▶ [DATASET ENTRIES]:
/---

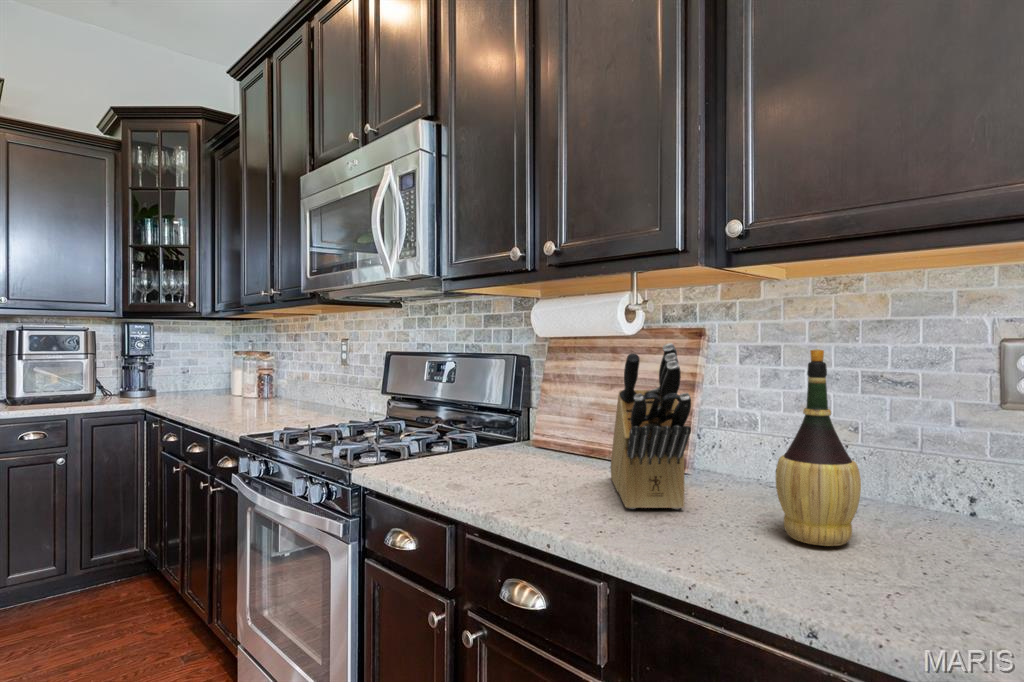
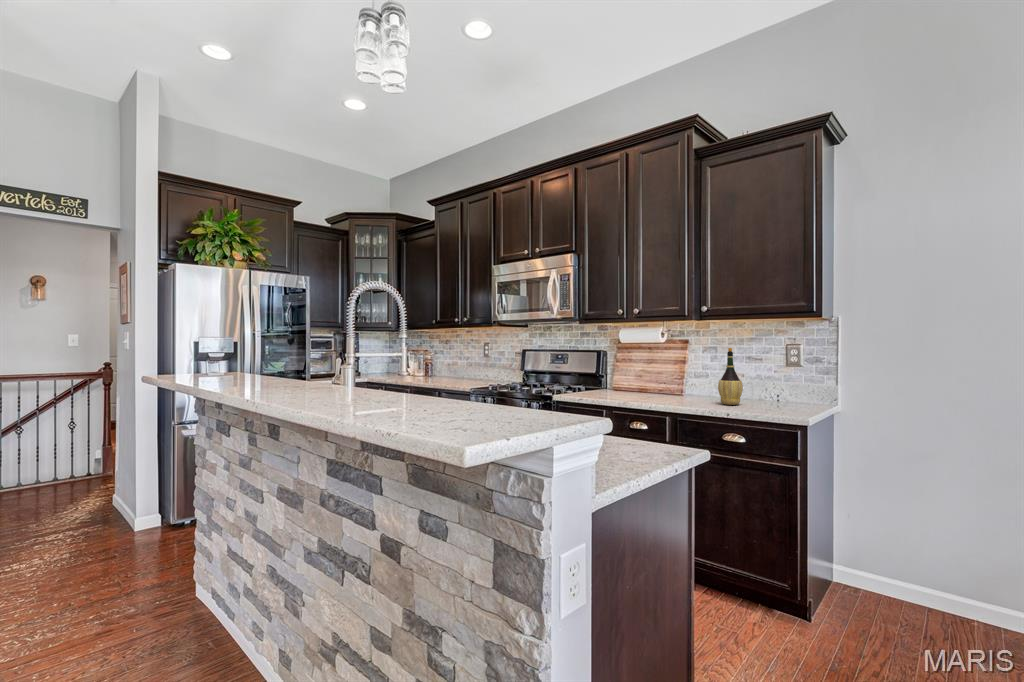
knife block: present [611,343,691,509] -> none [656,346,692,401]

\---
/---

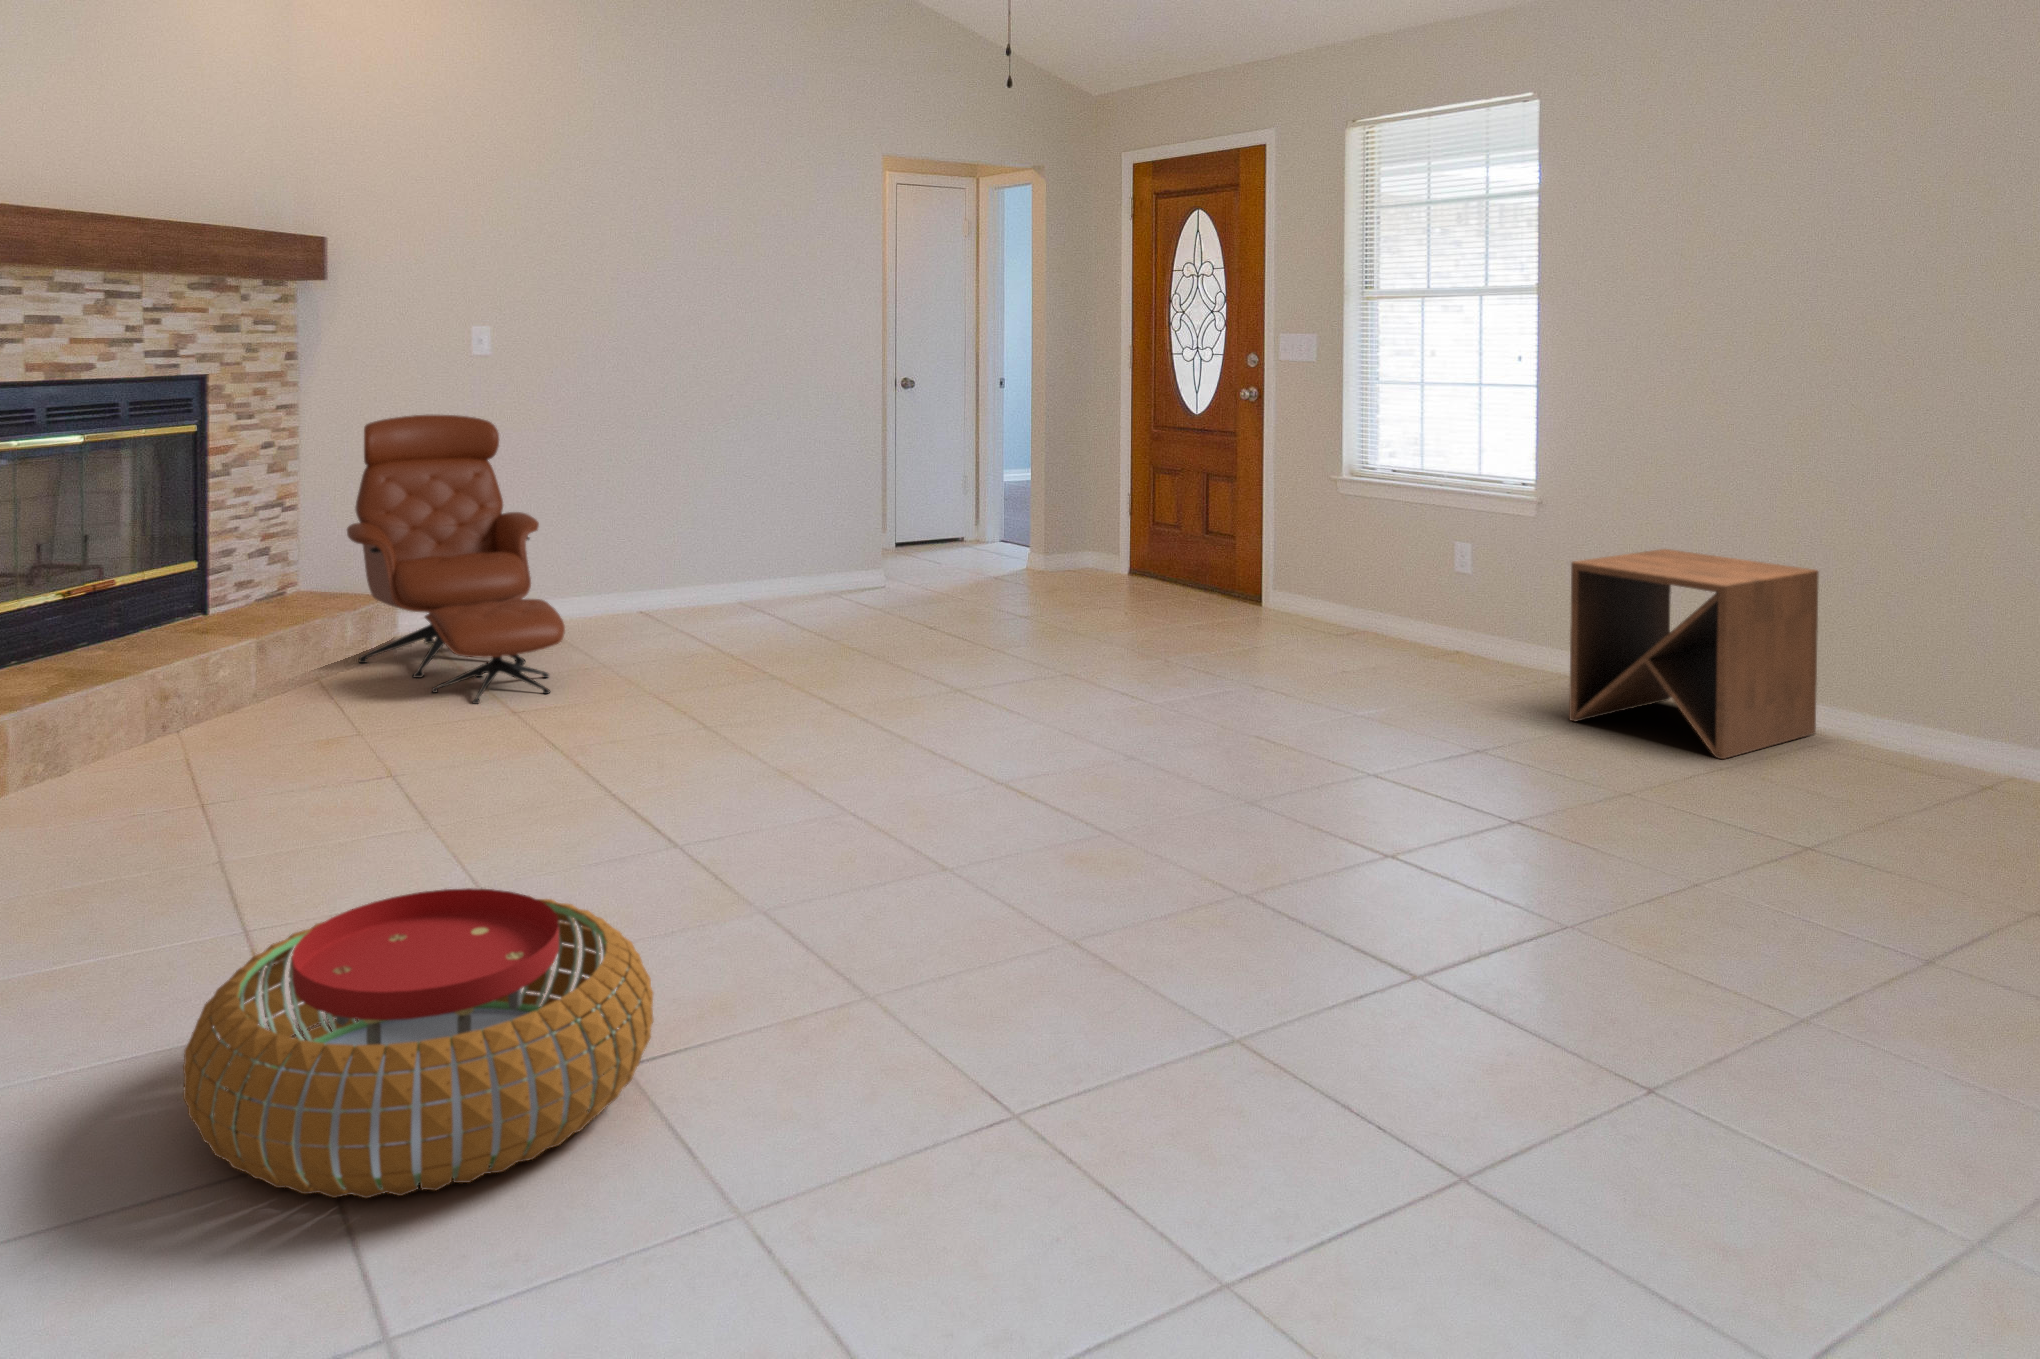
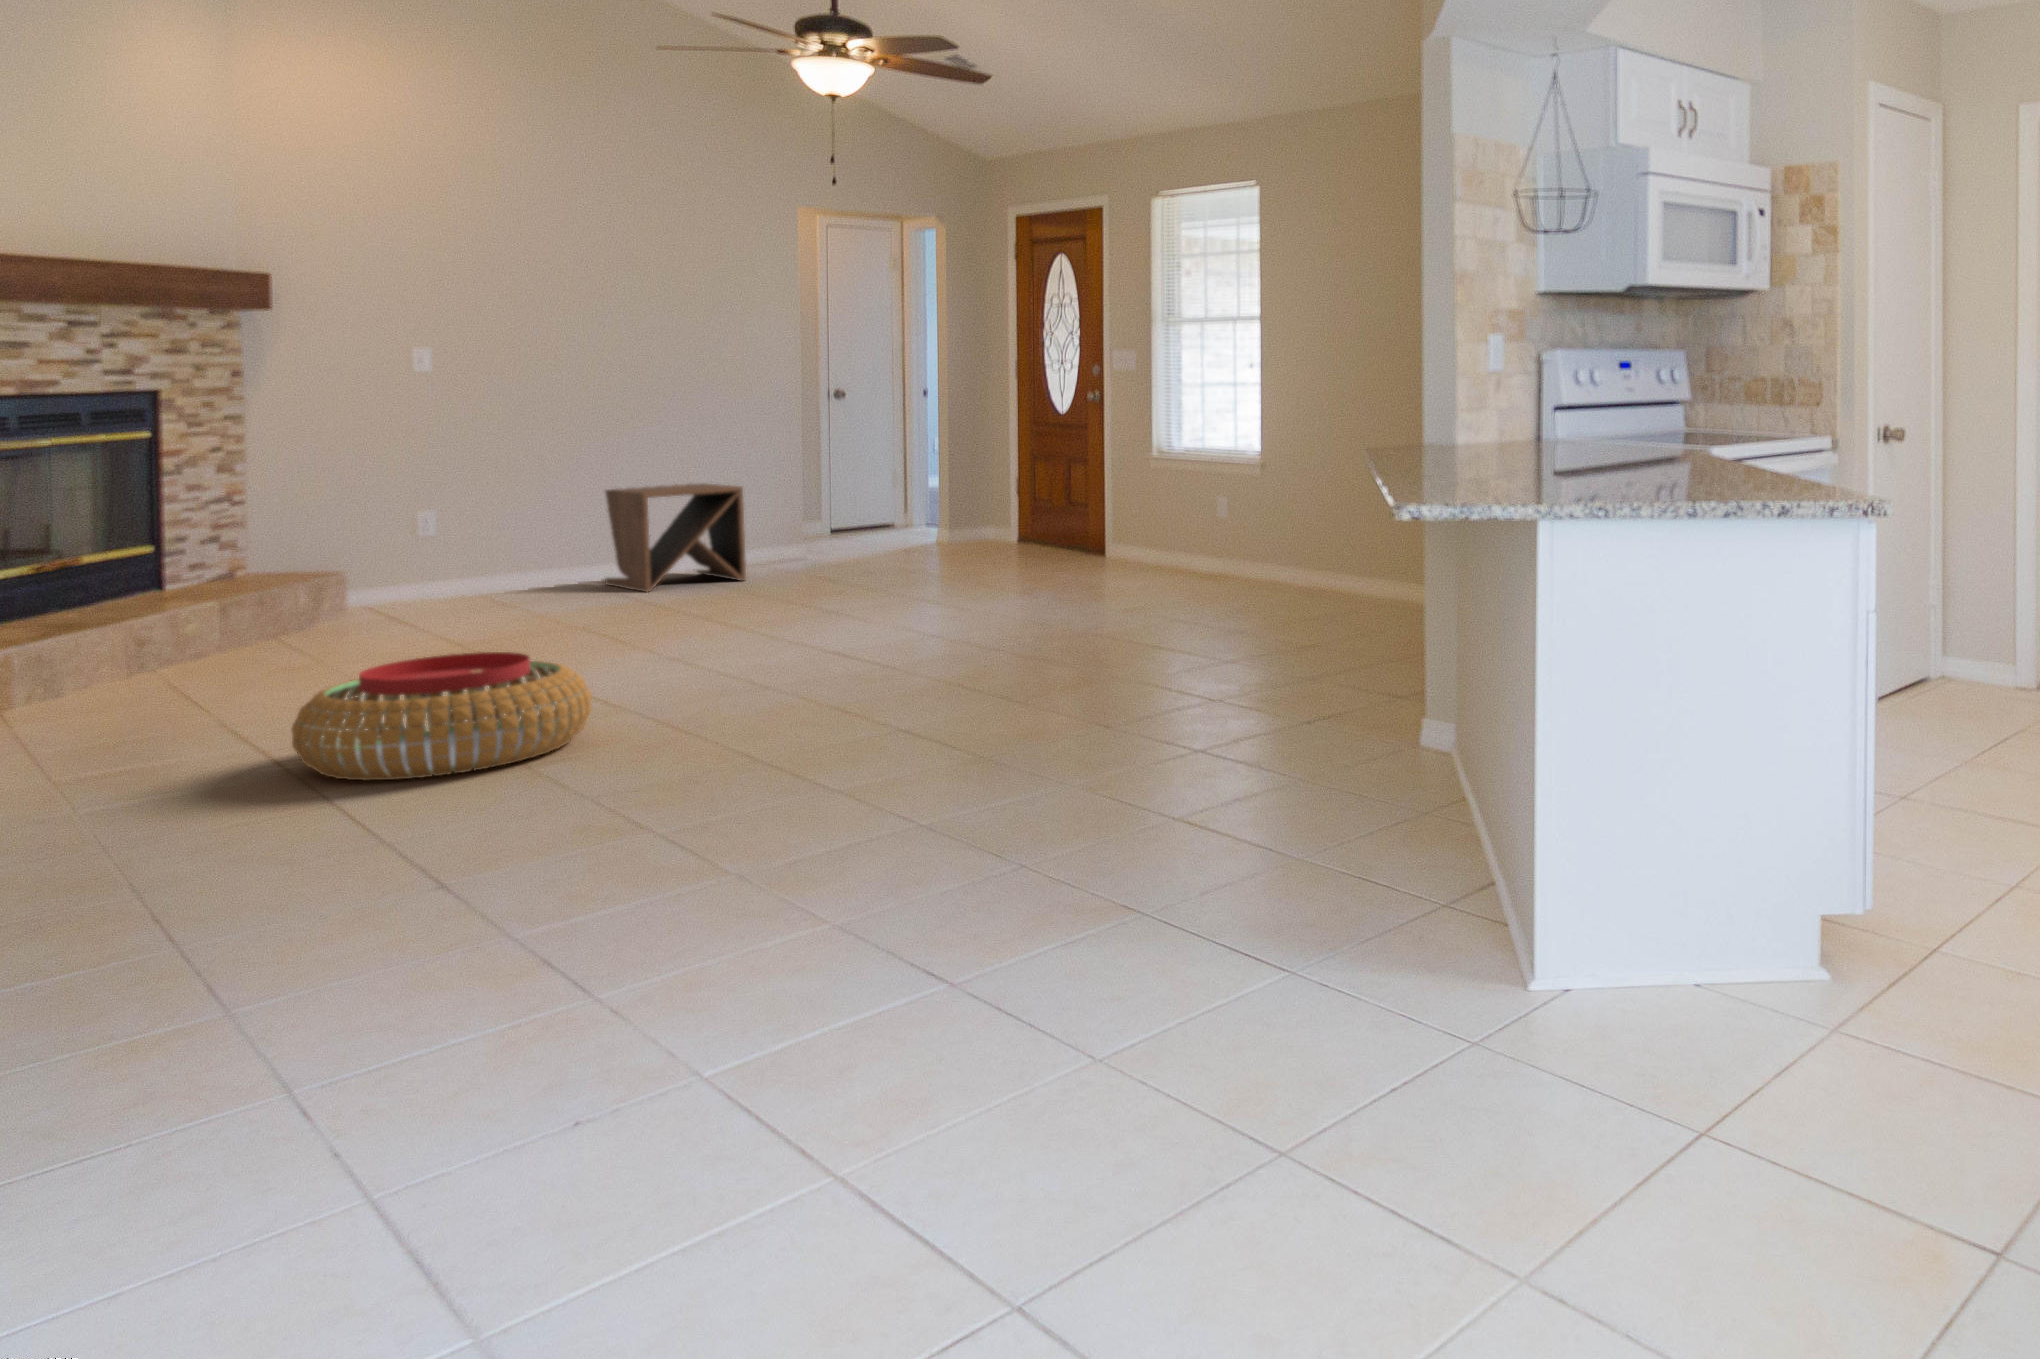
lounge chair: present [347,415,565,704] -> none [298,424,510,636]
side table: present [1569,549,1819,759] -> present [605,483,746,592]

\---
/---

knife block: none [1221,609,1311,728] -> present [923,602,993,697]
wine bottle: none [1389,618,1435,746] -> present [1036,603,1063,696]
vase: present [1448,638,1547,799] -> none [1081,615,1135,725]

\---

▶ [INSTRUCTIONS TO FOLLOW]: For the lines above, output exactly those from the line containing "wine bottle: none" through the line containing "vase: present [1448,638,1547,799]", and skip the others.

▶ [TASK SOLUTION]:
wine bottle: none [1389,618,1435,746] -> present [1036,603,1063,696]
vase: present [1448,638,1547,799] -> none [1081,615,1135,725]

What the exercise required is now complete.